━━━━━ PROVIDED ENTRIES
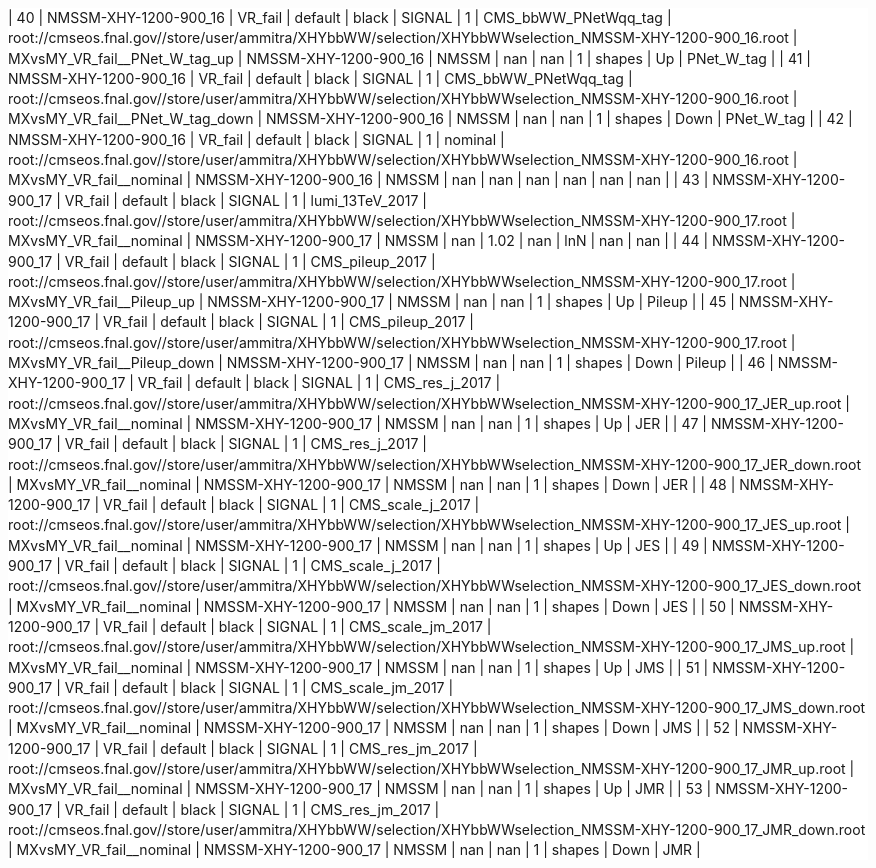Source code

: |   40 | NMSSM-XHY-1200-900_16    | VR_fail  | default   | black   | SIGNAL         |       1 | CMS_bbWW_PNetWqq_tag        | root://cmseos.fnal.gov//store/user/ammitra/XHYbbWW/selection/XHYbbWWselection_NMSSM-XHY-1200-900_16.root             | MXvsMY_VR_fail__PNet_W_tag_up          | NMSSM-XHY-1200-900_16    | NMSSM    |           nan | nan     |        1 | shapes      | Up          | PNet_W_tag        |
|   41 | NMSSM-XHY-1200-900_16    | VR_fail  | default   | black   | SIGNAL         |       1 | CMS_bbWW_PNetWqq_tag        | root://cmseos.fnal.gov//store/user/ammitra/XHYbbWW/selection/XHYbbWWselection_NMSSM-XHY-1200-900_16.root             | MXvsMY_VR_fail__PNet_W_tag_down        | NMSSM-XHY-1200-900_16    | NMSSM    |           nan | nan     |        1 | shapes      | Down        | PNet_W_tag        |
|   42 | NMSSM-XHY-1200-900_16    | VR_fail  | default   | black   | SIGNAL         |       1 | nominal                     | root://cmseos.fnal.gov//store/user/ammitra/XHYbbWW/selection/XHYbbWWselection_NMSSM-XHY-1200-900_16.root             | MXvsMY_VR_fail__nominal                | NMSSM-XHY-1200-900_16    | NMSSM    |           nan | nan     |      nan | nan         | nan         | nan               |
|   43 | NMSSM-XHY-1200-900_17    | VR_fail  | default   | black   | SIGNAL         |       1 | lumi_13TeV_2017             | root://cmseos.fnal.gov//store/user/ammitra/XHYbbWW/selection/XHYbbWWselection_NMSSM-XHY-1200-900_17.root             | MXvsMY_VR_fail__nominal                | NMSSM-XHY-1200-900_17    | NMSSM    |           nan |   1.02  |      nan | lnN         | nan         | nan               |
|   44 | NMSSM-XHY-1200-900_17    | VR_fail  | default   | black   | SIGNAL         |       1 | CMS_pileup_2017             | root://cmseos.fnal.gov//store/user/ammitra/XHYbbWW/selection/XHYbbWWselection_NMSSM-XHY-1200-900_17.root             | MXvsMY_VR_fail__Pileup_up              | NMSSM-XHY-1200-900_17    | NMSSM    |           nan | nan     |        1 | shapes      | Up          | Pileup            |
|   45 | NMSSM-XHY-1200-900_17    | VR_fail  | default   | black   | SIGNAL         |       1 | CMS_pileup_2017             | root://cmseos.fnal.gov//store/user/ammitra/XHYbbWW/selection/XHYbbWWselection_NMSSM-XHY-1200-900_17.root             | MXvsMY_VR_fail__Pileup_down            | NMSSM-XHY-1200-900_17    | NMSSM    |           nan | nan     |        1 | shapes      | Down        | Pileup            |
|   46 | NMSSM-XHY-1200-900_17    | VR_fail  | default   | black   | SIGNAL         |       1 | CMS_res_j_2017              | root://cmseos.fnal.gov//store/user/ammitra/XHYbbWW/selection/XHYbbWWselection_NMSSM-XHY-1200-900_17_JER_up.root      | MXvsMY_VR_fail__nominal                | NMSSM-XHY-1200-900_17    | NMSSM    |           nan | nan     |        1 | shapes      | Up          | JER               |
|   47 | NMSSM-XHY-1200-900_17    | VR_fail  | default   | black   | SIGNAL         |       1 | CMS_res_j_2017              | root://cmseos.fnal.gov//store/user/ammitra/XHYbbWW/selection/XHYbbWWselection_NMSSM-XHY-1200-900_17_JER_down.root    | MXvsMY_VR_fail__nominal                | NMSSM-XHY-1200-900_17    | NMSSM    |           nan | nan     |        1 | shapes      | Down        | JER               |
|   48 | NMSSM-XHY-1200-900_17    | VR_fail  | default   | black   | SIGNAL         |       1 | CMS_scale_j_2017            | root://cmseos.fnal.gov//store/user/ammitra/XHYbbWW/selection/XHYbbWWselection_NMSSM-XHY-1200-900_17_JES_up.root      | MXvsMY_VR_fail__nominal                | NMSSM-XHY-1200-900_17    | NMSSM    |           nan | nan     |        1 | shapes      | Up          | JES               |
|   49 | NMSSM-XHY-1200-900_17    | VR_fail  | default   | black   | SIGNAL         |       1 | CMS_scale_j_2017            | root://cmseos.fnal.gov//store/user/ammitra/XHYbbWW/selection/XHYbbWWselection_NMSSM-XHY-1200-900_17_JES_down.root    | MXvsMY_VR_fail__nominal                | NMSSM-XHY-1200-900_17    | NMSSM    |           nan | nan     |        1 | shapes      | Down        | JES               |
|   50 | NMSSM-XHY-1200-900_17    | VR_fail  | default   | black   | SIGNAL         |       1 | CMS_scale_jm_2017           | root://cmseos.fnal.gov//store/user/ammitra/XHYbbWW/selection/XHYbbWWselection_NMSSM-XHY-1200-900_17_JMS_up.root      | MXvsMY_VR_fail__nominal                | NMSSM-XHY-1200-900_17    | NMSSM    |           nan | nan     |        1 | shapes      | Up          | JMS               |
|   51 | NMSSM-XHY-1200-900_17    | VR_fail  | default   | black   | SIGNAL         |       1 | CMS_scale_jm_2017           | root://cmseos.fnal.gov//store/user/ammitra/XHYbbWW/selection/XHYbbWWselection_NMSSM-XHY-1200-900_17_JMS_down.root    | MXvsMY_VR_fail__nominal                | NMSSM-XHY-1200-900_17    | NMSSM    |           nan | nan     |        1 | shapes      | Down        | JMS               |
|   52 | NMSSM-XHY-1200-900_17    | VR_fail  | default   | black   | SIGNAL         |       1 | CMS_res_jm_2017             | root://cmseos.fnal.gov//store/user/ammitra/XHYbbWW/selection/XHYbbWWselection_NMSSM-XHY-1200-900_17_JMR_up.root      | MXvsMY_VR_fail__nominal                | NMSSM-XHY-1200-900_17    | NMSSM    |           nan | nan     |        1 | shapes      | Up          | JMR               |
|   53 | NMSSM-XHY-1200-900_17    | VR_fail  | default   | black   | SIGNAL         |       1 | CMS_res_jm_2017             | root://cmseos.fnal.gov//store/user/ammitra/XHYbbWW/selection/XHYbbWWselection_NMSSM-XHY-1200-900_17_JMR_down.root    | MXvsMY_VR_fail__nominal                | NMSSM-XHY-1200-900_17    | NMSSM    |           nan | nan     |        1 | shapes      | Down        | JMR               |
━━━━━━━━━━
- YOUR INSTRUCTIONS:
What is needed is every entry written out word for word, with no pictures.

- ANSWER:
Source code

: |   40 | NMSSM-XHY-1200-900_16    | VR_fail  | default   | black   | SIGNAL         |       1 | CMS_bbWW_PNetWqq_tag        | root://cmseos.fnal.gov//store/user/ammitra/XHYbbWW/selection/XHYbbWWselection_NMSSM-XHY-1200-900_16.root             | MXvsMY_VR_fail__PNet_W_tag_up          | NMSSM-XHY-1200-900_16    | NMSSM    |           nan | nan     |        1 | shapes      | Up          | PNet_W_tag        |
|   41 | NMSSM-XHY-1200-900_16    | VR_fail  | default   | black   | SIGNAL         |       1 | CMS_bbWW_PNetWqq_tag        | root://cmseos.fnal.gov//store/user/ammitra/XHYbbWW/selection/XHYbbWWselection_NMSSM-XHY-1200-900_16.root             | MXvsMY_VR_fail__PNet_W_tag_down        | NMSSM-XHY-1200-900_16    | NMSSM    |           nan | nan     |        1 | shapes      | Down        | PNet_W_tag        |
|   42 | NMSSM-XHY-1200-900_16    | VR_fail  | default   | black   | SIGNAL         |       1 | nominal                     | root://cmseos.fnal.gov//store/user/ammitra/XHYbbWW/selection/XHYbbWWselection_NMSSM-XHY-1200-900_16.root             | MXvsMY_VR_fail__nominal                | NMSSM-XHY-1200-900_16    | NMSSM    |           nan | nan     |      nan | nan         | nan         | nan               |
|   43 | NMSSM-XHY-1200-900_17    | VR_fail  | default   | black   | SIGNAL         |       1 | lumi_13TeV_2017             | root://cmseos.fnal.gov//store/user/ammitra/XHYbbWW/selection/XHYbbWWselection_NMSSM-XHY-1200-900_17.root             | MXvsMY_VR_fail__nominal                | NMSSM-XHY-1200-900_17    | NMSSM    |           nan |   1.02  |      nan | lnN         | nan         | nan               |
|   44 | NMSSM-XHY-1200-900_17    | VR_fail  | default   | black   | SIGNAL         |       1 | CMS_pileup_2017             | root://cmseos.fnal.gov//store/user/ammitra/XHYbbWW/selection/XHYbbWWselection_NMSSM-XHY-1200-900_17.root             | MXvsMY_VR_fail__Pileup_up              | NMSSM-XHY-1200-900_17    | NMSSM    |           nan | nan     |        1 | shapes      | Up          | Pileup            |
|   45 | NMSSM-XHY-1200-900_17    | VR_fail  | default   | black   | SIGNAL         |       1 | CMS_pileup_2017             | root://cmseos.fnal.gov//store/user/ammitra/XHYbbWW/selection/XHYbbWWselection_NMSSM-XHY-1200-900_17.root             | MXvsMY_VR_fail__Pileup_down            | NMSSM-XHY-1200-900_17    | NMSSM    |           nan | nan     |        1 | shapes      | Down        | Pileup            |
|   46 | NMSSM-XHY-1200-900_17    | VR_fail  | default   | black   | SIGNAL         |       1 | CMS_res_j_2017              | root://cmseos.fnal.gov//store/user/ammitra/XHYbbWW/selection/XHYbbWWselection_NMSSM-XHY-1200-900_17_JER_up.root      | MXvsMY_VR_fail__nominal                | NMSSM-XHY-1200-900_17    | NMSSM    |           nan | nan     |        1 | shapes      | Up          | JER               |
|   47 | NMSSM-XHY-1200-900_17    | VR_fail  | default   | black   | SIGNAL         |       1 | CMS_res_j_2017              | root://cmseos.fnal.gov//store/user/ammitra/XHYbbWW/selection/XHYbbWWselection_NMSSM-XHY-1200-900_17_JER_down.root    | MXvsMY_VR_fail__nominal                | NMSSM-XHY-1200-900_17    | NMSSM    |           nan | nan     |        1 | shapes      | Down        | JER               |
|   48 | NMSSM-XHY-1200-900_17    | VR_fail  | default   | black   | SIGNAL         |       1 | CMS_scale_j_2017            | root://cmseos.fnal.gov//store/user/ammitra/XHYbbWW/selection/XHYbbWWselection_NMSSM-XHY-1200-900_17_JES_up.root      | MXvsMY_VR_fail__nominal                | NMSSM-XHY-1200-900_17    | NMSSM    |           nan | nan     |        1 | shapes      | Up          | JES               |
|   49 | NMSSM-XHY-1200-900_17    | VR_fail  | default   | black   | SIGNAL         |       1 | CMS_scale_j_2017            | root://cmseos.fnal.gov//store/user/ammitra/XHYbbWW/selection/XHYbbWWselection_NMSSM-XHY-1200-900_17_JES_down.root    | MXvsMY_VR_fail__nominal                | NMSSM-XHY-1200-900_17    | NMSSM    |           nan | nan     |        1 | shapes      | Down        | JES               |
|   50 | NMSSM-XHY-1200-900_17    | VR_fail  | default   | black   | SIGNAL         |       1 | CMS_scale_jm_2017           | root://cmseos.fnal.gov//store/user/ammitra/XHYbbWW/selection/XHYbbWWselection_NMSSM-XHY-1200-900_17_JMS_up.root      | MXvsMY_VR_fail__nominal                | NMSSM-XHY-1200-900_17    | NMSSM    |           nan | nan     |        1 | shapes      | Up          | JMS               |
|   51 | NMSSM-XHY-1200-900_17    | VR_fail  | default   | black   | SIGNAL         |       1 | CMS_scale_jm_2017           | root://cmseos.fnal.gov//store/user/ammitra/XHYbbWW/selection/XHYbbWWselection_NMSSM-XHY-1200-900_17_JMS_down.root    | MXvsMY_VR_fail__nominal                | NMSSM-XHY-1200-900_17    | NMSSM    |           nan | nan     |        1 | shapes      | Down        | JMS               |
|   52 | NMSSM-XHY-1200-900_17    | VR_fail  | default   | black   | SIGNAL         |       1 | CMS_res_jm_2017             | root://cmseos.fnal.gov//store/user/ammitra/XHYbbWW/selection/XHYbbWWselection_NMSSM-XHY-1200-900_17_JMR_up.root      | MXvsMY_VR_fail__nominal                | NMSSM-XHY-1200-900_17    | NMSSM    |           nan | nan     |        1 | shapes      | Up          | JMR               |
|   53 | NMSSM-XHY-1200-900_17    | VR_fail  | default   | black   | SIGNAL         |       1 | CMS_res_jm_2017             | root://cmseos.fnal.gov//store/user/ammitra/XHYbbWW/selection/XHYbbWWselection_NMSSM-XHY-1200-900_17_JMR_down.root    | MXvsMY_VR_fail__nominal                | NMSSM-XHY-1200-900_17    | NMSSM    |           nan | nan     |        1 | shapes      | Down        | JMR               |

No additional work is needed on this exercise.